How you leave other people feeling is exactly the measure of the experience you have created. Your customers don’t “get you wrong” or “just don’t understand”.
Service and experience aren’t logical. They are deeply emotional — interpreted by the ever-changing perspectives of the different people you were targeting.
There is no one-size-fits-all.
And it doesn’t make sense to defend the logic of your “well thought out” service plan.
If people don’t feel loved and appreciated and respected, no amount of excuses from you or eye-to-eye confrontation will help you change the feeling that other people have about the experience you’ve created for them.
In fact, anything other than a sincere apology will just make that feeling all the more damaging.
That means sometimes you don’t get a fair shake.
Someone has probably already screwed up your prospect’s views about your industry. They think you’re all scumbags. Just the slightest bit of untrustworthy behavior and you get tossed into the same category as the other guys who really were up to no good.
So what can you do to create feelings of happiness when prospects spend time with you?
- Hire people who are driven to exceed expectations, not just run through your list of bare minimum requirements. Fire people quickly who don’t do that.
- Track and reward outrageously awesome client experiences. Instead of just compensating for quantity of clients being serviced, spend time to focus on the quality of service they are receiving.
- Spend time nurturing the people providing service to your customers. Make sure their needs are met emotionally so that they can be free to help heal the people coming to do business with you.

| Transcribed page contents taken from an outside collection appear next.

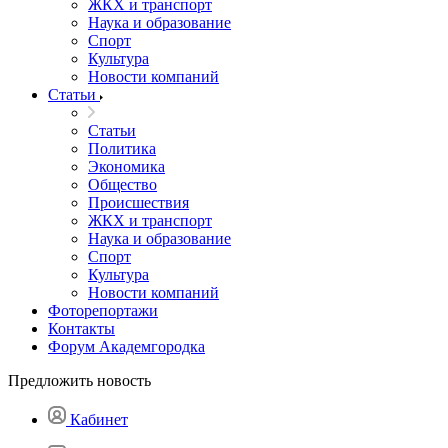
ЖКХ и транспорт
Наука и образование
Спорт
Культура
Новости компаний
Статьи
Статьи
Политика
Экономика
Общество
Происшествия
ЖКХ и транспорт
Наука и образование
Спорт
Культура
Новости компаний
Фоторепортажи
Контакты
Форум Академгородка
Предложить новость
Кабинет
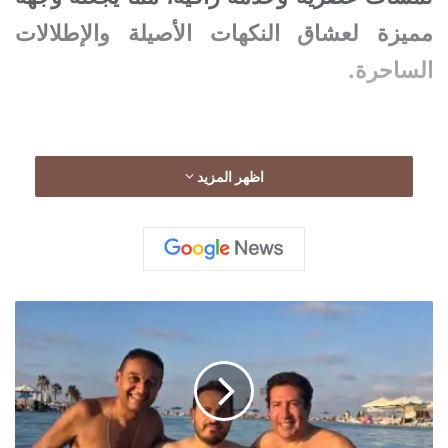
مميزة لعشاق النكهات الأصيلة والإطلالات
الساحرة.
اظهر المزيد
ا
ل
س
ا
ح
ل
ا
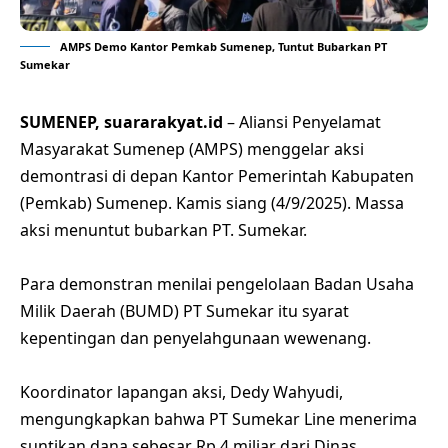
AMPS Demo Kantor Pemkab Sumenep, Tuntut Bubarkan PT
Sumekar
SUMENEP, suararakyat.id
– Aliansi Penyelamat
Masyarakat Sumenep (AMPS) menggelar aksi
demontrasi di depan Kantor Pemerintah Kabupaten
(Pemkab) Sumenep. Kamis siang (4/9/2025). Massa
aksi menuntut bubarkan PT. Sumekar.
Para demonstran menilai pengelolaan Badan Usaha
Milik Daerah (BUMD) PT Sumekar itu syarat
kepentingan dan penyelahgunaan wewenang.
Koordinator lapangan aksi, Dedy Wahyudi,
mengungkapkan bahwa PT Sumekar Line menerima
suntikan dana sebesar Rp 4 miliar dari Dinas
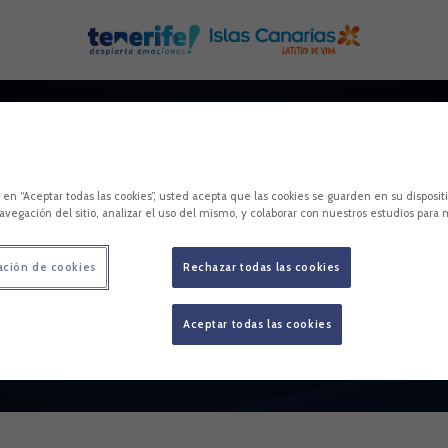
c en “Aceptar todas las cookies”, usted acepta que las cookies se guarden en su disposit
avegación del sitio, analizar el uso del mismo, y colaborar con nuestros estudios para 
ación de cookies
Rechazar todas las cookies
Aceptar todas las cookies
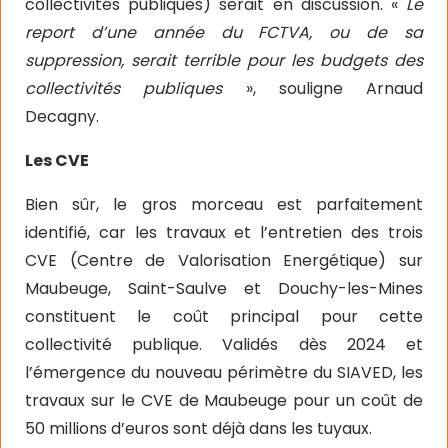
collectivités publiques) serait en discussion. «
Le
report d’une année du FCTVA, ou de sa
suppression, serait terrible pour les budgets des
collectivités publiques
», souligne Arnaud
Decagny.
Les CVE
Bien sûr, le gros morceau est parfaitement
identifié, car les travaux et l’entretien des trois
CVE (Centre de Valorisation Energétique) sur
Maubeuge, Saint-Saulve et Douchy-les-Mines
constituent le coût principal pour cette
collectivité publique. Validés dès 2024 et
l’émergence du nouveau périmètre du SIAVED, les
travaux sur le CVE de Maubeuge pour un coût de
50 millions d’euros sont déjà dans les tuyaux.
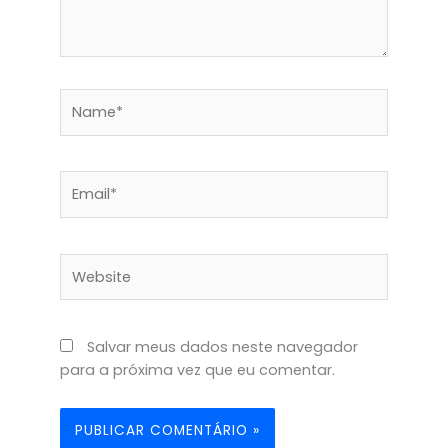
Name*
Email*
Website
Salvar meus dados neste navegador
para a próxima vez que eu comentar.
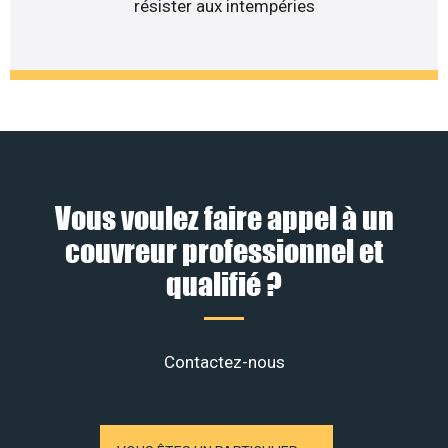
résister aux intempéries
Vous voulez faire appel à un
couvreur professionnel et
qualifié ?
Contactez-nous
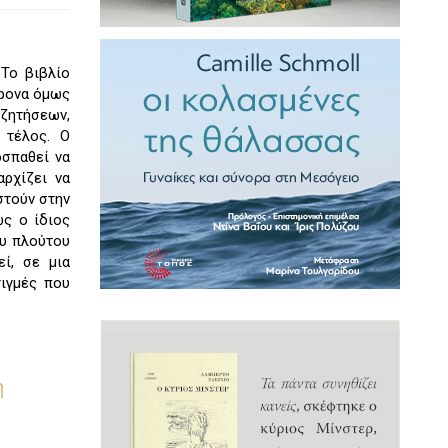
 Το βιβλίο
χρονα όμως
υζητήσεων,
 τέλος. Ο
οσπαθεί να
ρχίζει να
στούν στην
ως ο ίδιος
ου πλούτου
ί, σε μια
τιγμές που
η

- Ask for help from prospects and customers. Don’t just ask softball questions to reinforce your existing bias — really spend time to learn how you can deliver an experience that is unique and fulfilling.
- Apologize and correct poor performance from those on your team. Don’t waste time making excuses or trying to explain away what happened. Just apologize and mean it.
Feelings about service are deeply personal.
It doesn’t matter what is fair or logical or can be proved in a court of law. How you make people feel don’t always make sense.
Which is why you need to spend time creating an experience that heals and nurtures every prospect coming through your door and every team member who talks to them. Heroes heal.
What are you doing to make people feel awesome?